----- Supplied entries -----
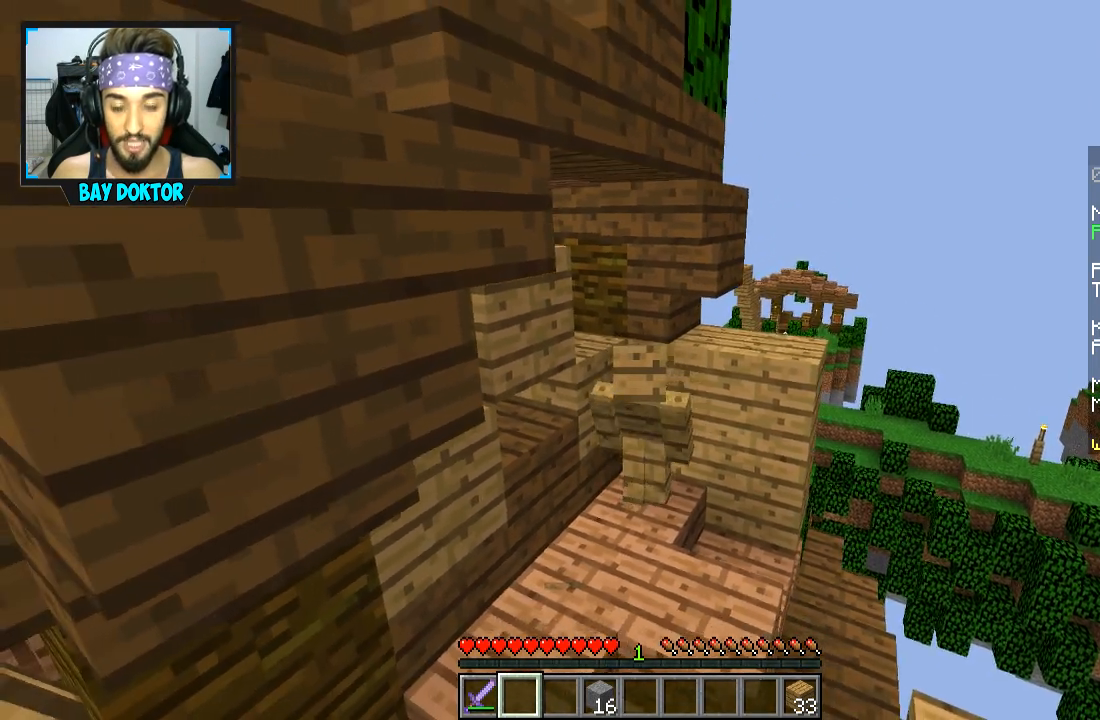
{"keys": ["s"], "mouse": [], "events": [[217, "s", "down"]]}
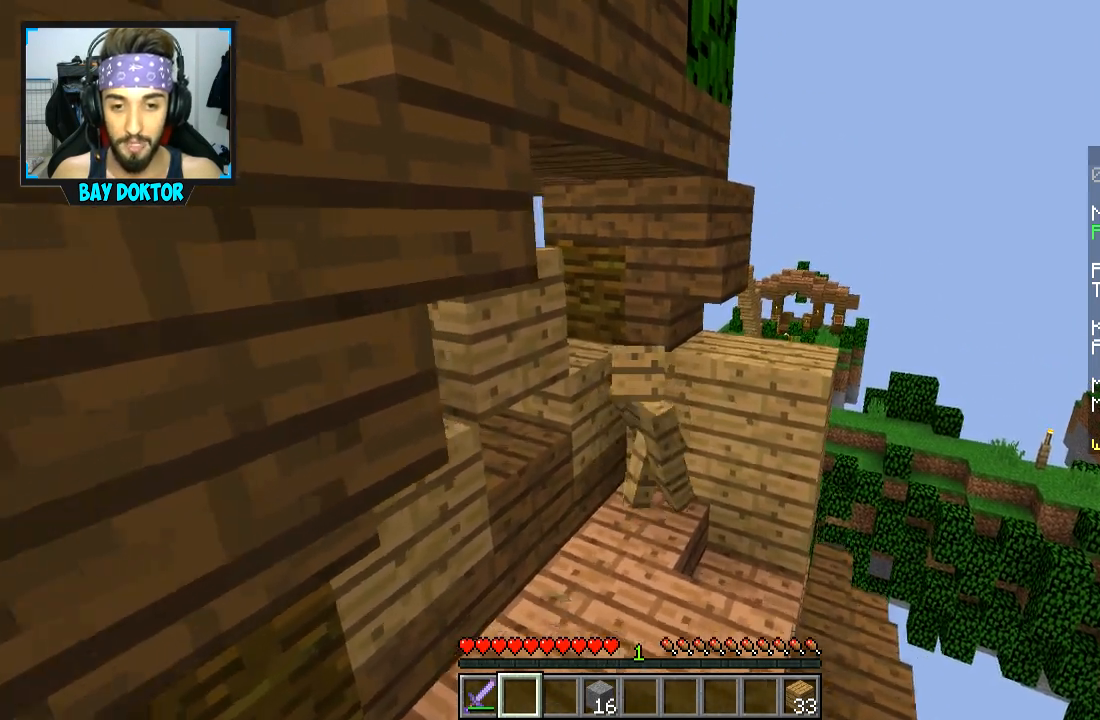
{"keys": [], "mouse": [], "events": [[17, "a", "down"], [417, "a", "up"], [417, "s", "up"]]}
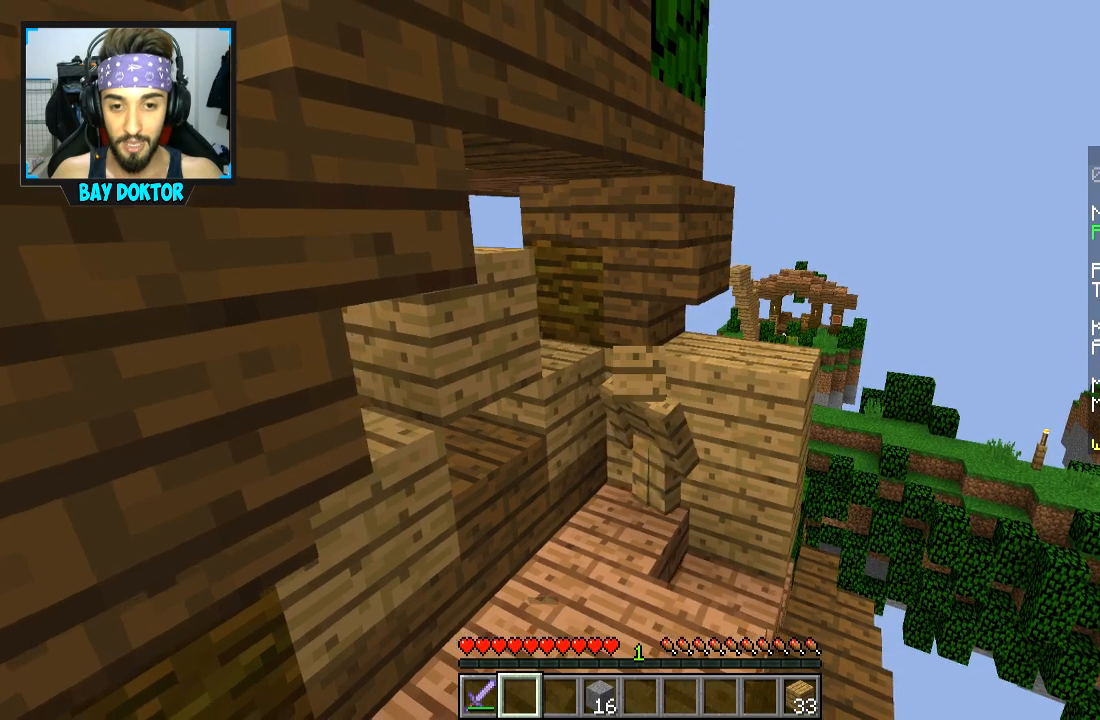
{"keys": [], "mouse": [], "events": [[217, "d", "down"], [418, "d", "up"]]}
-----
----- Supplied entries -----
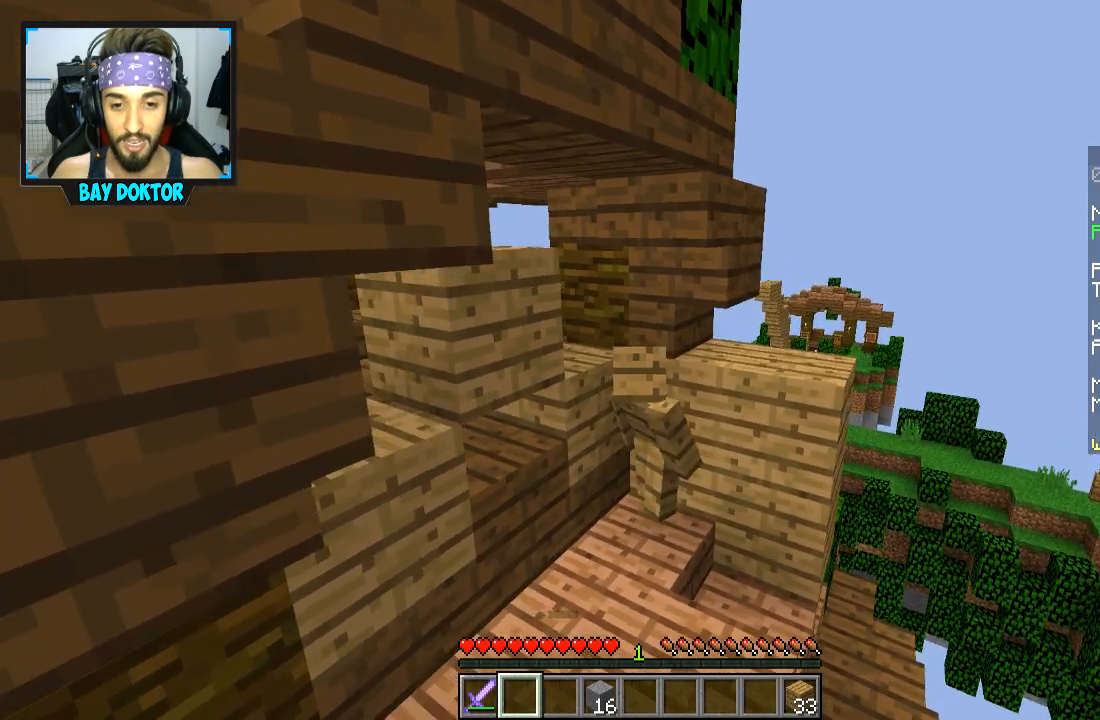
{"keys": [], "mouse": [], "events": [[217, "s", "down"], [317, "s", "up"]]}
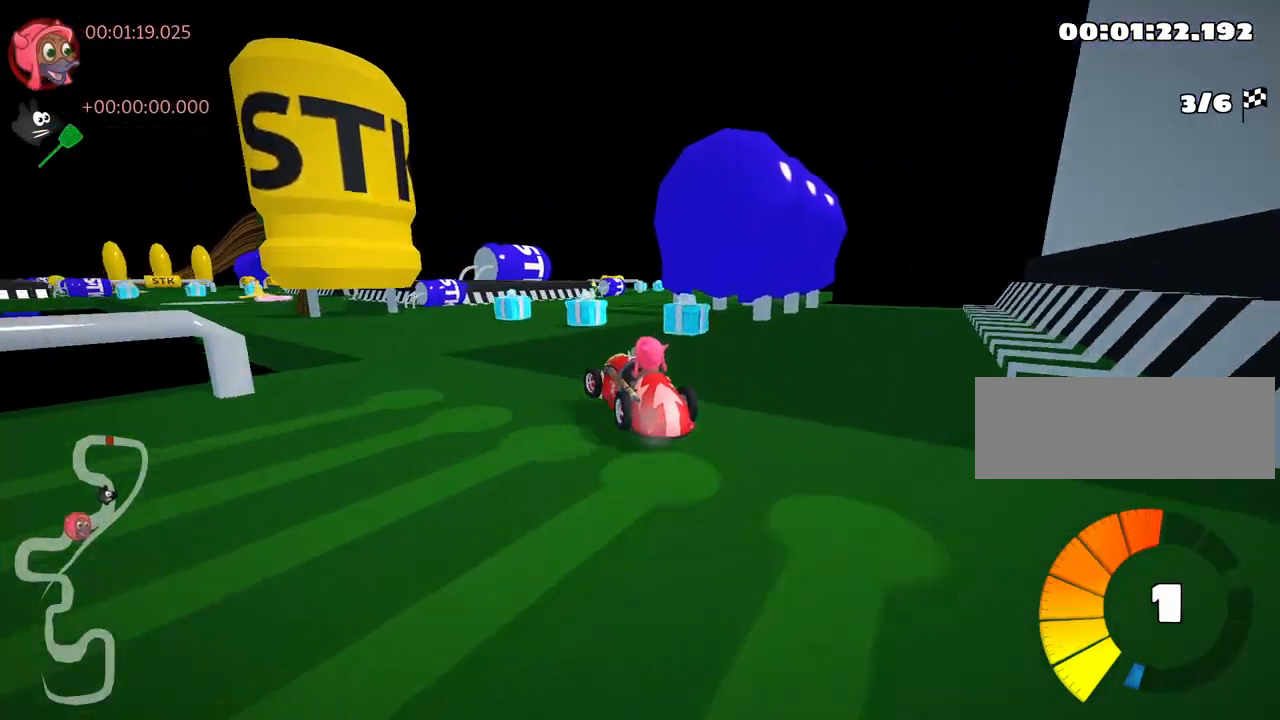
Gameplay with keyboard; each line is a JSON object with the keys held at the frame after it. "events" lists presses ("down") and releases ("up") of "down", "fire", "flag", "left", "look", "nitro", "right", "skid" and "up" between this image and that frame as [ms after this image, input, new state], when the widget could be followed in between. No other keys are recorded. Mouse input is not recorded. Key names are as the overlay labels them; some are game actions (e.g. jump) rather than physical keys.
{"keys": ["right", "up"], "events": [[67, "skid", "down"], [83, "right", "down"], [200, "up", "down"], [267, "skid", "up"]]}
-----
Exercise goal:
Each line of the data in which the string "right" appears needs to be copied.

Finished exercise:
Gameplay with keyboard; each line is a JSON object with the keys held at the frame after it. "events" lists presses ("down") and releases ("up") of "down", "fire", "flag", "left", "look", "nitro", "right", "skid" and "up" between this image and that frame as [ms after this image, input, new state], when the widget could be followed in between. No other keys are recorded. Mouse input is not recorded. Key names are as the overlay labels them; some are game actions (e.g. jump) rather than physical keys.
{"keys": ["right", "up"], "events": [[67, "skid", "down"], [83, "right", "down"], [200, "up", "down"], [267, "skid", "up"]]}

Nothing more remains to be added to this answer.